**Фрагмент страницы:**

------------------------------------------------

Сергей Шаргунов: – Здравствуйте, друзья! С вами «Свободная Пресса», с вами Сергей Шаргунов. Сегодня у нас в гостях Олег Германович Румянцев. Здравствуйте.
Олег Румянцев: – Добрый день.
СШ: – Президент некоммерческой организации «Фонд конституционных реформ», кандидат юридических наук. Но эти титулы едва ли исчерпывающие, потому что Олег Германович, не побоюсь этого выражения, исторический герой, человек, который в значительной степени написал Конституцию Российской Федерации, имеет прямое отношение к правовым основам нашей страны и, собственно говоря, к тем поворотным событиям, которые в нашей стране происходили. Поэтому очень интересно поговорить и о событиях осени 1993 года, и принятии Конституции в декабре 1993 года. И о том, что происходит сегодня: о нынешней, так сказать, правовой и политической повестке дня. Накопилось и определенное количество разного толка вопросов от слушателей, но, наверное, правильно начать с такого путешествия в прошлое, которое, как мне кажется, до сих пор не закончилось. Как вы считаете, последствия произошедшего в сентябре и октябре 1993 года по-прежнему дают о себе знать?

------------------------------------------------

**Данные для рассуждений о геометрии сцены:**

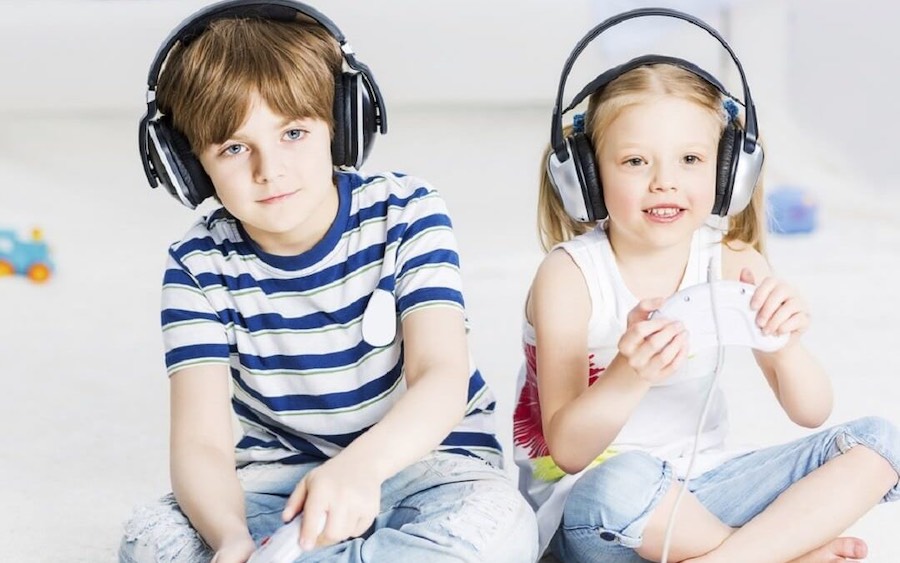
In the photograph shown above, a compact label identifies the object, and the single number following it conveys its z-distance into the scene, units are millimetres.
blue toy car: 2904
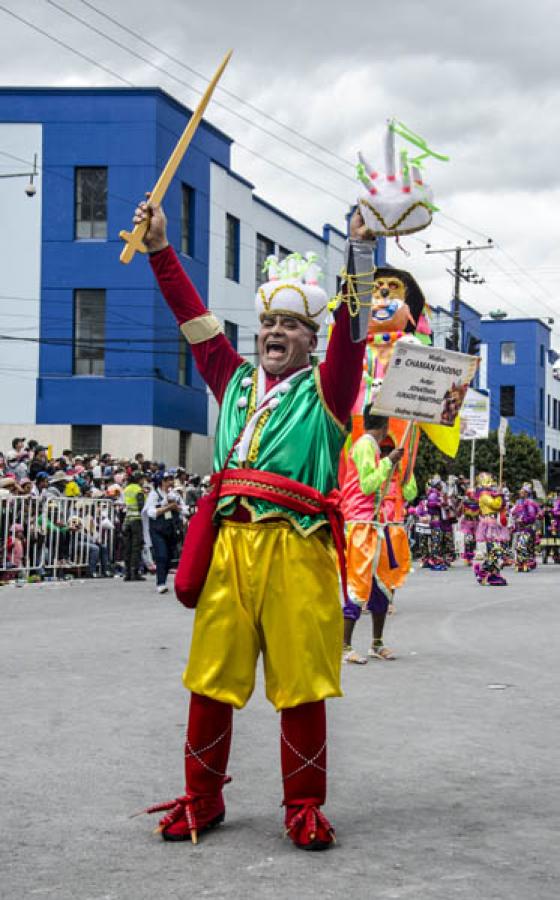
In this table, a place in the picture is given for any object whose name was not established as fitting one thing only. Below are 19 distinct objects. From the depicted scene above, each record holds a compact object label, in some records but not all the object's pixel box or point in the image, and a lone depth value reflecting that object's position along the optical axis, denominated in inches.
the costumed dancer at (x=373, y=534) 388.5
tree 2105.1
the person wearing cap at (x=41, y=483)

------------------------------------------------

Напишите продолжение интервью Сергея Шаргунова с Олегом Румянцевым, начиная сразу после последней приведенной реплики.

ОР: – Безусловно, это сказывается сегодня. Прежде всего, на психологическом уровне. Общество – это, все-таки, большой организм, и этот организм находился в стадии реанимации или, даже, реабилитации после реанимации. Я имею в виду конец 80-х – начало 90-х годов, которые принято ругать, но я не думаю, что нужно уподобляться тем, кто наше общество постоянно критикует, унижает. Оно у нас весьма развитое, образованное, не чета многим странам. В конце 80-х у нас начался период социальной реанимации, когда люди действительно могли выбирать себе своих представителей. Эти представители, в том числе и сами люди напрямую, участвовали в решениях в управлении делами общества и государства. Это был довольно естественный процесс, реальный.
СШ: – То есть, по крайней мере, приближение к реальному контролю граждан над властью.
ОР: – Мне кажется, что мы шли очень правильным путем. У нас был съезд, опять же, который создал Горбачев и Лукьянов. Его критиковали тогда, не понимая того, что это был потрясающий образец Вече.
СШ: – Вся страна следила за трансляцией этих съездов...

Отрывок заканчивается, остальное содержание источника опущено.